Before Larsen’s name came out, most observers expected that either Appeals Judge Kirsten Frank Kelly or Oakland Circuit Judge Colleen O’Brien would be named to the bench. O’Brien had run for the court as a Republican nominee in 2014, but fell short of election.

If named, Larsen will share with Justice Bridget McCormack the career aspects of being a professor at the University of Michigan and not having any judicial experience. She would be the third justice on the bench with no previous judicial experience. Justice Richard Bernstein was elected to court after being primarily in private practice during his career.

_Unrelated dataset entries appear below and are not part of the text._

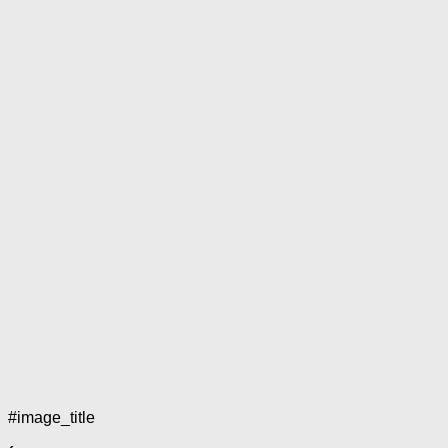
#image_title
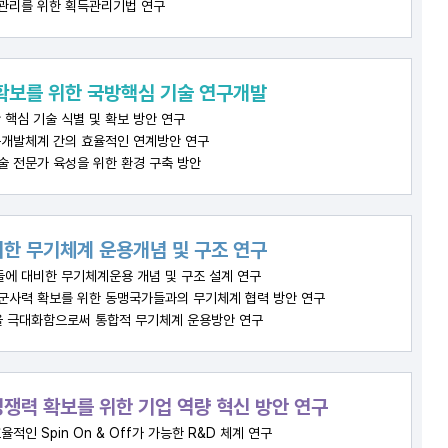
관리를 위한 획득관리기법 연구
확보를 위한 국방핵심 기술 연구개발
 핵심 기술 식별 및 확보 방안 연구
개발체계 간의 효율적인 연계방안 연구
술 전문가 육성을 위한 환경 구축 방안
한 무기체계 운용개념 및 구조 연구
들에 대비한 무기체계운용 개념 및 구조 설계 연구
군사력 확보를 위한 동맹국가들과의 무기체계 협력 방안 연구
을 극대화함으로써 통합적 무기체계 운용방안 연구
쟁력 확보를 위한 기업 역량 혁신 방안 연구
적인 Spin On & Off가 가능한 R&D 체계 연구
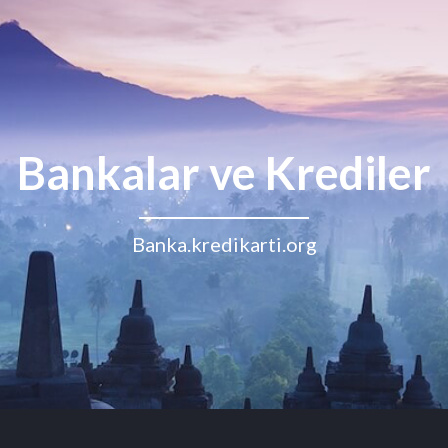
Bankalar ve Krediler
Banka.kredikarti.org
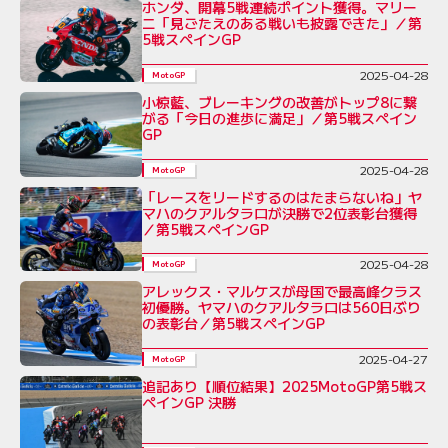
ホンダ、開幕5戦連続ポイント獲得。マリー
ニ「見ごたえのある戦いも披露できた」／第
5戦スペインGP
2025-04-28
MotoGP
小椋藍、ブレーキングの改善がトップ8に繋
がる「今日の進歩に満足」／第5戦スペイン
GP
2025-04-28
MotoGP
「レースをリードするのはたまらないね」ヤ
マハのクアルタラロが決勝で2位表彰台獲得
／第5戦スペインGP
2025-04-28
MotoGP
アレックス・マルケスが母国で最高峰クラス
初優勝。ヤマハのクアルタラロは560日ぶり
の表彰台／第5戦スペインGP
2025-04-27
MotoGP
追記あり【順位結果】2025MotoGP第5戦ス
ペインGP 決勝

But Larsen will also likely come to the bench with a more conservative bent than McCormack. Two sources speaking on condition of anonymity said she was proposed by Chief Justice Robert Young Jr.

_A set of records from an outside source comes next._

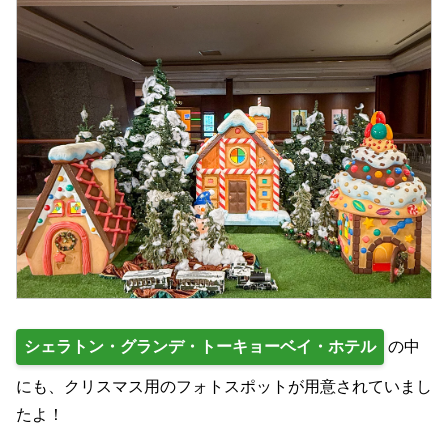
シェラトン・グランデ・トーキョーベイ・ホテル
の中
にも、クリスマス用のフォトスポットが用意されていまし
たよ！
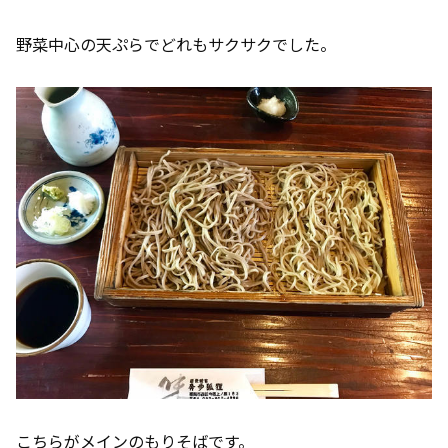
野菜中心の天ぷらでどれもサクサクでした。
こちらがメインのもりそばです。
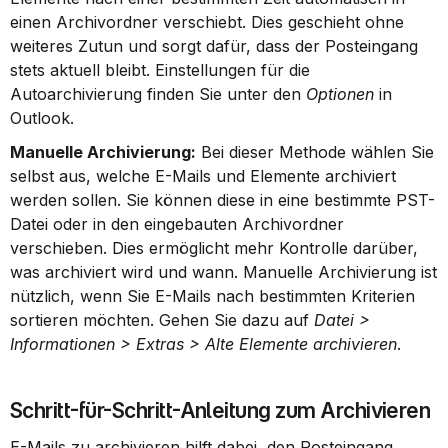
einen Archivordner verschiebt. Dies geschieht ohne 
weiteres Zutun und sorgt dafür, dass der Posteingang 
stets aktuell bleibt. Einstellungen für die 
Autoarchivierung finden Sie unter den 
Optionen
 in 
Outlook.
Manuelle Archivierung:
 Bei dieser Methode wählen Sie 
selbst aus, welche E-Mails und Elemente archiviert 
werden sollen. Sie können diese in eine bestimmte PST-
Datei oder in den eingebauten Archivordner 
verschieben. Dies ermöglicht mehr Kontrolle darüber, 
was archiviert wird und wann. Manuelle Archivierung ist 
nützlich, wenn Sie E-Mails nach bestimmten Kriterien 
sortieren möchten. Gehen Sie dazu auf 
Datei > 
Informationen > Extras > Alte Elemente archivieren
.
Schritt-für-Schritt-Anleitung zum Archivieren
E-Mails zu archivieren hilft dabei, den Posteingang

Larsen and Young have appeared on programs held by the conservative legal group The Federalist Society.

A phone call left at Larsen’s office in Ann Arbor was not returned.

Kelly is leaving the court to return to private practice and to spend more time promoting juvenile justice issues. Nominated by the Republicans, she was elected in 2012, and while she had generally sided with the GOP majority on the court, she has proven a more independent vote. She opposed the majority in 2014 that held that juveniles already imprisoned for life without parole (before the U.S. Supreme Court held that was unconstitutional) were not eligible to have parole hearings. And this past summer Kelly wrote the dissent in the opinion that held right-to-work applied to state civil service workers.

Larsen is now special counsel to the U-M law school dean. She earned her law degree from Northwestern University in Evanston, Illinois. After graduation, she clerked for both U.S. Appeals Judge David Sentelle and U.S. Supreme Court Justice Antonin Scalia.

She worked with the firm of Sidley and Austin in Washington, D.C. She also served as deputy assistant U.S. attorney general in 2002 and 2003 in the office of legal counsel. She began with the U-M law school in 1998.